Der KFV tritt als Drittletzter der Tabelle an und wird es nach dem 1:2 gegen Forchheim auch bleiben. Sein Team setzt sich vor allem aus italienischen Zuwanderern zusammen, die den Vorteil haben, sich in ihrer Heimatsprache auf dem Spielfeld verständigen zu können. Der bekannteste Spieler ist Pietro Lombardi, Jahrgang 1992 – er hat 2011 als Sänger den RTL-Wettbewerb „Deutschland sucht den Superstar“ gewonnen.
2004 hatte der ehemals so noble und erfolgreiche Verein den Spielbetrieb in der B-Klasse eingestellt: Es war kein Geld mehr da, noch nicht einmal mehr für die Verbandsabgabe. Offensichtlich hatte der Klub zeitweise trotz des kontinuierlichen sportlichen Niedergangs auf zu großem Fuß gelebt. Zum hundertjährigen Bestehen 1991 musste es schon der FC Bayern München als Gastspiel-Gegner sein.
Mit dem Ausscheiden aus dem Spielbetrieb wurden (verfrühte) Nachrufe auf den Deutschen Ex-Meister verfasst. Der aber war nach wie vor im Vereinsregister eingetragen, was 2007 die Möglichkeit bot, den KFV zu reaktivieren. Das Gelände an der Hertzstraße samt Stadion und Sportheim wurde an einen Investor veräußert, womit erst einmal die Altlasten getilgt waren. Alexander Etzel und Wolfgang Albert († 2010) waren damals die treibenden Kräfte.
2008 spielte der damals 20-jährige Steffen Herberger erstmals für den wieder erstandenen KFV: „Ich war stolz darauf, in einem Dorf im Schwarzwald das KFV-Trikot anziehen zu dürfen!“ Herberger, derzeit Student des Wirtschaftsingenieurwesens in Karlsruhe, wusste um die Bedeutung der drei Vereinsbuchstaben: Der frühere Reichs- und Bundestrainer Sepp Herberger war sein Urgroßonkel, und zur Verwandtschaft zählte auch Johann Herberger, aufgrund seiner Haarfarbe „der rote Herberger“ genannt. Dieser Herberger war bei Phönix Karlsruhe, den Stuttgarter Kickers, dem FC Bayern München und später noch in den USA aktiv.
Inzwischen ist Steffen Herberger 2. Vorsitzender des KFV und die treibende Kraft im Verein. Er unterhält die ausgezeichnete Website (www.karlsruher-fv1891.de) des Klubs und dessen Fanshop im Internet.
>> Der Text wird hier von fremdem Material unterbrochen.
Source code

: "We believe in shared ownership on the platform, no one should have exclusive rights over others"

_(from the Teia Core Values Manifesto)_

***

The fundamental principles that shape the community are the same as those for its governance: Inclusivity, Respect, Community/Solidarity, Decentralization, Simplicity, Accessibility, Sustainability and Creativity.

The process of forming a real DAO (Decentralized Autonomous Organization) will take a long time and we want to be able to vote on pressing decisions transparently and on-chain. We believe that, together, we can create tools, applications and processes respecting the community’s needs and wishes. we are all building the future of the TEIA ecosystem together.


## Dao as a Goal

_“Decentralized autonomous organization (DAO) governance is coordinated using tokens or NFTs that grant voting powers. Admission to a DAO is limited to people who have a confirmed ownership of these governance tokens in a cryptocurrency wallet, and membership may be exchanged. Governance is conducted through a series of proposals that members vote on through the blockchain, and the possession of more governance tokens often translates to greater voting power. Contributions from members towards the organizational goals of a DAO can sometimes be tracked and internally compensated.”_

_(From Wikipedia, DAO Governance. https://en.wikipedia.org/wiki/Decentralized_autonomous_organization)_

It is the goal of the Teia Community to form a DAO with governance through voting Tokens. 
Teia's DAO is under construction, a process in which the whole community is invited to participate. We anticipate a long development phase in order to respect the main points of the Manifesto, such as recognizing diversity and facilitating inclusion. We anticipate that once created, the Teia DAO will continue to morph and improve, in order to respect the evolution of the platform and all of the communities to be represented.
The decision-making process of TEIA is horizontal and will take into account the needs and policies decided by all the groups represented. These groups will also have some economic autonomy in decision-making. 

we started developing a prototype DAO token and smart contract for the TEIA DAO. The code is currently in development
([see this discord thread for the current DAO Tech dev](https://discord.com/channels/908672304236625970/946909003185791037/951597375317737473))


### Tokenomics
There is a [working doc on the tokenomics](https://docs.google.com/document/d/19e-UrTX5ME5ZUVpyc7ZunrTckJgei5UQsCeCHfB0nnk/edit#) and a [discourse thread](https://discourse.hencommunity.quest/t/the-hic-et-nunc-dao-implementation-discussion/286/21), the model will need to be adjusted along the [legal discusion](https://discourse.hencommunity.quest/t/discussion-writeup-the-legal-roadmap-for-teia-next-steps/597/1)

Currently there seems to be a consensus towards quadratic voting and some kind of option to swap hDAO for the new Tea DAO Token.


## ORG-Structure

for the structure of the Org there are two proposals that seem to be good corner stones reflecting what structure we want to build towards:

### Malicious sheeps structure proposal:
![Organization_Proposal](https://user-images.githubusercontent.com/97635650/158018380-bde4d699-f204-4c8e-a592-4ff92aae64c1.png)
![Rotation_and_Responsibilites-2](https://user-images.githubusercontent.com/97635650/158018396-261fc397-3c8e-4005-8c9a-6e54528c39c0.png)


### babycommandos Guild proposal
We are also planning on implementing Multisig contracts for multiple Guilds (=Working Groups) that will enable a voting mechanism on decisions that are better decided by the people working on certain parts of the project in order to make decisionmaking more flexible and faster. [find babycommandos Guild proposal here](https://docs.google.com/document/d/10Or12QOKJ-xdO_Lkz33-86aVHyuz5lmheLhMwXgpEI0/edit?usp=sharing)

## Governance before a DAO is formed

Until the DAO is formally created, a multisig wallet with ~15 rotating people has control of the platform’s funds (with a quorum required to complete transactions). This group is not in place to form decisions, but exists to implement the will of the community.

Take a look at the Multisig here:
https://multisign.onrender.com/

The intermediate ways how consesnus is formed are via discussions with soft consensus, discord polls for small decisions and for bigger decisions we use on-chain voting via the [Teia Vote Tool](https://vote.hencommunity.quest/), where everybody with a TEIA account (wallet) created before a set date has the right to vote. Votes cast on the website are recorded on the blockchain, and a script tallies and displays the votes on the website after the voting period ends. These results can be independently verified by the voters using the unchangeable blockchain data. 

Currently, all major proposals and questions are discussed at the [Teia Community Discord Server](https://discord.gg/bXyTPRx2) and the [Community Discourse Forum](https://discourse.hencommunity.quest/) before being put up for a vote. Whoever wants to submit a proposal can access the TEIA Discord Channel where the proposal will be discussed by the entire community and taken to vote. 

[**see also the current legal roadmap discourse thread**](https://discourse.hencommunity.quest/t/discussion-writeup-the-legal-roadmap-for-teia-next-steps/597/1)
Die Website gibt es auch in englisch- und französischsprachiger Version, dazu viele Extras wie „Helden“ (inklusive Hirsch, Fuchs, Bensemann), ein gesondertes Kapitel zum Julius-Hirsch-Preis, Statistikteil, KFV-Quiz u.v. a.m. Als Vorsitzenden hat man inzwischen den Karlsruher Baubürgermeister Michael Obert gewonnen, die Mitgliederzahl hat sich zuletzt fast verdoppelt (liegt aber noch unter der Hunderter-Grenze), und neuer Trikotsponsor ist der Bezirksverband der Gartenfreunde Karlsruhe.
Die früheren Mitglieder des KFV aber haben noch nicht „angebissen“: „C-Klasse, das ist doch nicht mehr unser KFV“, lautet ein Argument. Jüngeren wiederum ist die historische Bedeutung des Klubs nur schwer zu vermitteln, sagt Herberger. „Wir haben nicht die Anziehungskraft, die ich mir aufgrund der Vergangenheit vorgestellt hatte. Da hätte ich mir mehr versprochen.“
Aber: Der KFV 2011/12 lebt.
Wer nachsehen will, wo der Verein einst zu Hause war, fahre vom Karlsruher Hauptbahnhof mit der Straßenbahnlinie 2 E hinaus bis zur Haltestelle Siemensallee. Dort, wo das Stadion war, Adresse: Karlsruher Weg 17, ist ein Seniorenheim der Inneren Mission errichtet worden.